* _What is required_
Recast the data, from its first line up to and including the line containing "kombinasyonlar ve klasik", as a Markdown table with the columns Row and Text line, numbering each line and omitting any blank lines.

——

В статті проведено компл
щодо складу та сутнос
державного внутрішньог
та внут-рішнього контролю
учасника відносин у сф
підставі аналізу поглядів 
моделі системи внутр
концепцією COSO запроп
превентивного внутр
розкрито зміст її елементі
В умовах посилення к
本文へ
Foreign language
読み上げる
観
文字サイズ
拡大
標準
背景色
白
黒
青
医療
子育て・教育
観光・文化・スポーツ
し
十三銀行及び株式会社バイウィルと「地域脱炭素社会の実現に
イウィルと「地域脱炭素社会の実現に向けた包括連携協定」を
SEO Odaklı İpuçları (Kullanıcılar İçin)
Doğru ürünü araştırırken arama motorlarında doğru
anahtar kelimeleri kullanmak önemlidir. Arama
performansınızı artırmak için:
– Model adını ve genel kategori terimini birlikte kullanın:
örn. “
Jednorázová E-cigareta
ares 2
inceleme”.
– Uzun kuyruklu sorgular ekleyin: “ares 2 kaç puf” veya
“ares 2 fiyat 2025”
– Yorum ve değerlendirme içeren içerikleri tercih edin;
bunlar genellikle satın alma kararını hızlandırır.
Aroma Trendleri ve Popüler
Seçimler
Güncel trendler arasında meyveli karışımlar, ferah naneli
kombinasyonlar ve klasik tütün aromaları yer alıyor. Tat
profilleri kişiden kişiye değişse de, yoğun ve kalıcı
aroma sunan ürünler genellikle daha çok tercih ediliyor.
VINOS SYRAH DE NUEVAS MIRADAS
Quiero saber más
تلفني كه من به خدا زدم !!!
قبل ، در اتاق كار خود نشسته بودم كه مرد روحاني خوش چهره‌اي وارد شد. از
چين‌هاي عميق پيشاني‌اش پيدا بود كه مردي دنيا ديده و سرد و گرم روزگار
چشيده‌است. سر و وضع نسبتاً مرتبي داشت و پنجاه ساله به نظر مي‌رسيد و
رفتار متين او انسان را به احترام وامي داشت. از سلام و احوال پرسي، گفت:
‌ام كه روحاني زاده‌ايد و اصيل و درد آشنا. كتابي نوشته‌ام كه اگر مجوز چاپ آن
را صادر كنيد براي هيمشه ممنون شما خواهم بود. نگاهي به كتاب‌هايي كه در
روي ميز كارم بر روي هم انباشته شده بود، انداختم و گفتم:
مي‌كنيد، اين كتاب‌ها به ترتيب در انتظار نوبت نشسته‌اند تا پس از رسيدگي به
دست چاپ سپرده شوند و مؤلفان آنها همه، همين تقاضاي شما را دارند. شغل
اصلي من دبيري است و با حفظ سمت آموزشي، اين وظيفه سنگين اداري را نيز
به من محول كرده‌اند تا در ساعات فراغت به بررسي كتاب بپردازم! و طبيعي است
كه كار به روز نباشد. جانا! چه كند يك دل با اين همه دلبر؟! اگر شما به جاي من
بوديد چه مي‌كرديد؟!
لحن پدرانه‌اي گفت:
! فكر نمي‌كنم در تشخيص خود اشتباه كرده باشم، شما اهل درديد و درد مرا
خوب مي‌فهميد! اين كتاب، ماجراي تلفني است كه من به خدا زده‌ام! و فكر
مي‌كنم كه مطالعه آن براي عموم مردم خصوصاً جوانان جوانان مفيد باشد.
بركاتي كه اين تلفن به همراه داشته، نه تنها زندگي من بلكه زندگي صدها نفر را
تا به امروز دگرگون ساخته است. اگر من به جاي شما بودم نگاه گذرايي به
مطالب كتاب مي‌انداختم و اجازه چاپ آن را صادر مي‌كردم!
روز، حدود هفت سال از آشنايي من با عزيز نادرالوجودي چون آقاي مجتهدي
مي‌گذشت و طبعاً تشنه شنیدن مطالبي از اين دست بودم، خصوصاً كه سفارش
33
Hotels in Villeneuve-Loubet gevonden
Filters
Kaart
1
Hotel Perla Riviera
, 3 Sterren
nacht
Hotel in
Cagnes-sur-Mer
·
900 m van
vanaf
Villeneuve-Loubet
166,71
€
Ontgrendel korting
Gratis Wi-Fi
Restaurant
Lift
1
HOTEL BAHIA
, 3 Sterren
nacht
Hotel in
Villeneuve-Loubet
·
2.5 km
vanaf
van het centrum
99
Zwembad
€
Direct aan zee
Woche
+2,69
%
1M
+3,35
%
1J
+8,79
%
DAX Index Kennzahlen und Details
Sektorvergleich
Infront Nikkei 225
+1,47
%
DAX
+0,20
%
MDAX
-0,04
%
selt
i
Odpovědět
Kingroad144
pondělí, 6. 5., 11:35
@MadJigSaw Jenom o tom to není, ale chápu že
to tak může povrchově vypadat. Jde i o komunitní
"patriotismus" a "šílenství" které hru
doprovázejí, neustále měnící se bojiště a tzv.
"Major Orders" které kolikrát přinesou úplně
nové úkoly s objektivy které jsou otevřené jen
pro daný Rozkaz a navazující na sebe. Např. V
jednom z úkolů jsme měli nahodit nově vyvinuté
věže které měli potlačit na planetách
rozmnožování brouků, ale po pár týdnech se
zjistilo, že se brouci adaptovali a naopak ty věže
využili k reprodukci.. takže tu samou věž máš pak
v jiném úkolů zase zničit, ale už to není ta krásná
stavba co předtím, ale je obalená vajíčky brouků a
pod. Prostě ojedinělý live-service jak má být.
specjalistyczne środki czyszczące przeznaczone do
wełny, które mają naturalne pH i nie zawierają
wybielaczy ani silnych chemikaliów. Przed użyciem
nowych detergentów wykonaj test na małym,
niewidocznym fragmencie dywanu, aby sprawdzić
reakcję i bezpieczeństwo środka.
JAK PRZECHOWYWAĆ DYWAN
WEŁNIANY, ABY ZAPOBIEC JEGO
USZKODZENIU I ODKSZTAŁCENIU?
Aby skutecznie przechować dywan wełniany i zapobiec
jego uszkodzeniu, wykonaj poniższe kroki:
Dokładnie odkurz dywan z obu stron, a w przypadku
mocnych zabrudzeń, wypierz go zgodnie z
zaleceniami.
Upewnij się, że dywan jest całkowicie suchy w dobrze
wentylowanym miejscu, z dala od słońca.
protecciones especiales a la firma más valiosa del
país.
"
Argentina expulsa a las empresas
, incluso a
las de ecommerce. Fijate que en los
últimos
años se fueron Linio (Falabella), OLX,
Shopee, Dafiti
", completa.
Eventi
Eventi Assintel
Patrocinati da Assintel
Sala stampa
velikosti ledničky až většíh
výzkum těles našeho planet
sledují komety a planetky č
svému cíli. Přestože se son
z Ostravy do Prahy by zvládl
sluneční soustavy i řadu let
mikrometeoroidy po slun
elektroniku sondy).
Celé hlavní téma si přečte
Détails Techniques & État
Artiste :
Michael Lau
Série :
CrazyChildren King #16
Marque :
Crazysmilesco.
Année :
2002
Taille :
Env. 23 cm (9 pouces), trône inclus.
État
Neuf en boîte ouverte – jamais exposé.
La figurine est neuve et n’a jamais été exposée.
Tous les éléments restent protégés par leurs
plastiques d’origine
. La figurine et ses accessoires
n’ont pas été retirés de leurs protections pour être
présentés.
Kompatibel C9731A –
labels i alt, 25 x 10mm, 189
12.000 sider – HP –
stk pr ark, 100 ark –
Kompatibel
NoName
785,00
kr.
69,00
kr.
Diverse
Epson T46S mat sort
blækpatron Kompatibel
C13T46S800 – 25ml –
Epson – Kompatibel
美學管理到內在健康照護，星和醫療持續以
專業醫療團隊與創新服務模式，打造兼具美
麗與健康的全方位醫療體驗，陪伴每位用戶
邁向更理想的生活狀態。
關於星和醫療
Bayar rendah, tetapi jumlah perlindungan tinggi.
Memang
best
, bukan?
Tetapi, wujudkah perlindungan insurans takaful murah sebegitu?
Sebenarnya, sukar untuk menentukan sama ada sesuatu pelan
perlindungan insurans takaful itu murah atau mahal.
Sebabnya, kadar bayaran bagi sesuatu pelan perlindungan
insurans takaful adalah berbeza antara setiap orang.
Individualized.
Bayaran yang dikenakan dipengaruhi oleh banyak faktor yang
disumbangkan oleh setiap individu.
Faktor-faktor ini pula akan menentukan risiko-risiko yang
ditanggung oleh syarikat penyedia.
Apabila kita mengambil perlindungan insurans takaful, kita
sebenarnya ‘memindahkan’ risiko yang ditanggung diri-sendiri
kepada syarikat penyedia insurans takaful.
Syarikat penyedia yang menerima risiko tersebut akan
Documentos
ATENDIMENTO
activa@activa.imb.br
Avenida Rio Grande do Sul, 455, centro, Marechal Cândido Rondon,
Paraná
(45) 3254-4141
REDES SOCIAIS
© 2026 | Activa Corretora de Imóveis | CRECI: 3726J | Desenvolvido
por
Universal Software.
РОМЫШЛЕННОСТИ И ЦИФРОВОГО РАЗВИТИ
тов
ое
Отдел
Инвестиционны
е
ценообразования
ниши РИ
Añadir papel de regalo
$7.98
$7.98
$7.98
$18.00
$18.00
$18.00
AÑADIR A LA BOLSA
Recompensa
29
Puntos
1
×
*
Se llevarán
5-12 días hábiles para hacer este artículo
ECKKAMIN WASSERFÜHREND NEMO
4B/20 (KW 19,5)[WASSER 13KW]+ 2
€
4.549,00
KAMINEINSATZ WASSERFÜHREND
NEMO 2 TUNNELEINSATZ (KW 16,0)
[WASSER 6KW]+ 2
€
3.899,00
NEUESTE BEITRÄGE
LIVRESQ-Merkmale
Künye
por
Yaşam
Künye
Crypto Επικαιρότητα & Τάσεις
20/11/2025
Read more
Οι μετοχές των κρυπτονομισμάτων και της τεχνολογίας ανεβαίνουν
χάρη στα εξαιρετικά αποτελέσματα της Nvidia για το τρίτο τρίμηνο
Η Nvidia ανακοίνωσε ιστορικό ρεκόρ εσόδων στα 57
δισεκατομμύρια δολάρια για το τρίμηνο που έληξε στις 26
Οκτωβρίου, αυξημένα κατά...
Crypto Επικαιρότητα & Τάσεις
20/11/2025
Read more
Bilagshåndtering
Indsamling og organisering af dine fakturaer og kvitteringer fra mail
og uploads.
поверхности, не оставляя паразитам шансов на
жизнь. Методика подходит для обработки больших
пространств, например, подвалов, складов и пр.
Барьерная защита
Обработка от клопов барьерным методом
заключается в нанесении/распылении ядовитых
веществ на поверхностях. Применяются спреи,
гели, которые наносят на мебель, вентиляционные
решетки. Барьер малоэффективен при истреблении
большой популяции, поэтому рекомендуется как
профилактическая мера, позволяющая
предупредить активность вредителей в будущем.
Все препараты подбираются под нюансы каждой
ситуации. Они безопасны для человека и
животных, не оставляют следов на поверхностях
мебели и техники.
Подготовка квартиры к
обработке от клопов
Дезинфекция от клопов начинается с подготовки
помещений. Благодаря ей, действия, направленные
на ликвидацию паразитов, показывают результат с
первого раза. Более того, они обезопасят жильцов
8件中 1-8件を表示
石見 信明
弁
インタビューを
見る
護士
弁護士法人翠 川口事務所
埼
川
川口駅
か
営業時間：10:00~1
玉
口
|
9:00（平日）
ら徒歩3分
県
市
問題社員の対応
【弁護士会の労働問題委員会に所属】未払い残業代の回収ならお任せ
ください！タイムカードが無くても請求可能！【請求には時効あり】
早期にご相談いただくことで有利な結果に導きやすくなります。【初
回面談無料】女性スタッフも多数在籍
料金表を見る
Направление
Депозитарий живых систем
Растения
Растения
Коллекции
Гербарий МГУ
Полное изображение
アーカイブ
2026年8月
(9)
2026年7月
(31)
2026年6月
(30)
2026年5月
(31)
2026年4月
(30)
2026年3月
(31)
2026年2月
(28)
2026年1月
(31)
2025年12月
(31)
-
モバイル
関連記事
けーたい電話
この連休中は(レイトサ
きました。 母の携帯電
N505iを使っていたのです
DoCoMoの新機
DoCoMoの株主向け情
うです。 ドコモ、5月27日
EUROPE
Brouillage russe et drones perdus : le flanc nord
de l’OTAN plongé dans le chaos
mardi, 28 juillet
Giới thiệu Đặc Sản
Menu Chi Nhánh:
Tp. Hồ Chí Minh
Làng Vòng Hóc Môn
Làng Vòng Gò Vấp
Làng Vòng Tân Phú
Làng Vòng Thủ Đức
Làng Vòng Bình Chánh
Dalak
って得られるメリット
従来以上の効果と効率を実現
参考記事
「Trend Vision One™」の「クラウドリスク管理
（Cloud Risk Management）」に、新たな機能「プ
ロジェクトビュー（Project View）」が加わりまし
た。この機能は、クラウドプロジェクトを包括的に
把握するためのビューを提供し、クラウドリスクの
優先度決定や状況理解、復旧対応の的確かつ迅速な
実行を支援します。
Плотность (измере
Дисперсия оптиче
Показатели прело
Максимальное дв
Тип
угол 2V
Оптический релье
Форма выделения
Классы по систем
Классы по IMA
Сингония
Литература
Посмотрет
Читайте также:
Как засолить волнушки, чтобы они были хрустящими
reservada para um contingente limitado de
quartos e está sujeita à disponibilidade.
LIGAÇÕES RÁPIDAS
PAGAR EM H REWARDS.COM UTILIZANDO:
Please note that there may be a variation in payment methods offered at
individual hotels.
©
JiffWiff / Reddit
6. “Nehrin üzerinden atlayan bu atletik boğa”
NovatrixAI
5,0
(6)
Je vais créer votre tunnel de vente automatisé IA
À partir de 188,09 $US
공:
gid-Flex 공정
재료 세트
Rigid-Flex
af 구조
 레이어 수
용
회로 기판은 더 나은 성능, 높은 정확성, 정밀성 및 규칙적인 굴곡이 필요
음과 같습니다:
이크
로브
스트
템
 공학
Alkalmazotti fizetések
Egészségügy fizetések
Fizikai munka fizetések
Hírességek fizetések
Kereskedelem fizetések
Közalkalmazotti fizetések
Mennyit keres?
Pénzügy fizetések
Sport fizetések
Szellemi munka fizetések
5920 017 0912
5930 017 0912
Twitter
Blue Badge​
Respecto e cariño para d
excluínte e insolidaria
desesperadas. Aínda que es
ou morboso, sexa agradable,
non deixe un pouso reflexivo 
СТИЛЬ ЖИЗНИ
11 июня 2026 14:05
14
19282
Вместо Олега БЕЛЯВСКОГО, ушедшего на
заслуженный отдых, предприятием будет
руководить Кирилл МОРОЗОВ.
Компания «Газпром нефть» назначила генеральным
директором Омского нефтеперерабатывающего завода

——

* _Answer box_
| Row | Text line |
|---|---|
| 1 | В статті проведено компл |
| 2 | щодо складу та сутнос |
| 3 | державного внутрішньог |
| 4 | та внут-рішнього контролю |
| 5 | учасника відносин у сф |
| 6 | підставі аналізу поглядів  |
| 7 | моделі системи внутр |
| 8 | концепцією COSO запроп |
| 9 | превентивного внутр |
| 10 | розкрито зміст її елементі |
| 11 | В умовах посилення к |
| 12 | 本文へ |
| 13 | Foreign language |
| 14 | 読み上げる |
| 15 | 観 |
| 16 | 文字サイズ |
| 17 | 拡大 |
| 18 | 標準 |
| 19 | 背景色 |
| 20 | 白 |
| 21 | 黒 |
| 22 | 青 |
| 23 | 医療 |
| 24 | 子育て・教育 |
| 25 | 観光・文化・スポーツ |
| 26 | し |
| 27 | 十三銀行及び株式会社バイウィルと「地域脱炭素社会の実現に |
| 28 | イウィルと「地域脱炭素社会の実現に向けた包括連携協定」を |
| 29 | SEO Odaklı İpuçları (Kullanıcılar İçin) |
| 30 | Doğru ürünü araştırırken arama motorlarında doğru |
| 31 | anahtar kelimeleri kullanmak önemlidir. Arama |
| 32 | performansınızı artırmak için: |
| 33 | – Model adını ve genel kategori terimini birlikte kullanın: |
| 34 | örn. “ |
| 35 | Jednorázová E-cigareta |
| 36 | ares 2 |
| 37 | inceleme”. |
| 38 | – Uzun kuyruklu sorgular ekleyin: “ares 2 kaç puf” veya |
| 39 | “ares 2 fiyat 2025” |
| 40 | – Yorum ve değerlendirme içeren içerikleri tercih edin; |
| 41 | bunlar genellikle satın alma kararını hızlandırır. |
| 42 | Aroma Trendleri ve Popüler |
| 43 | Seçimler |
| 44 | Güncel trendler arasında meyveli karışımlar, ferah naneli |
| 45 | kombinasyonlar ve klasik tütün aromaları yer alıyor. Tat |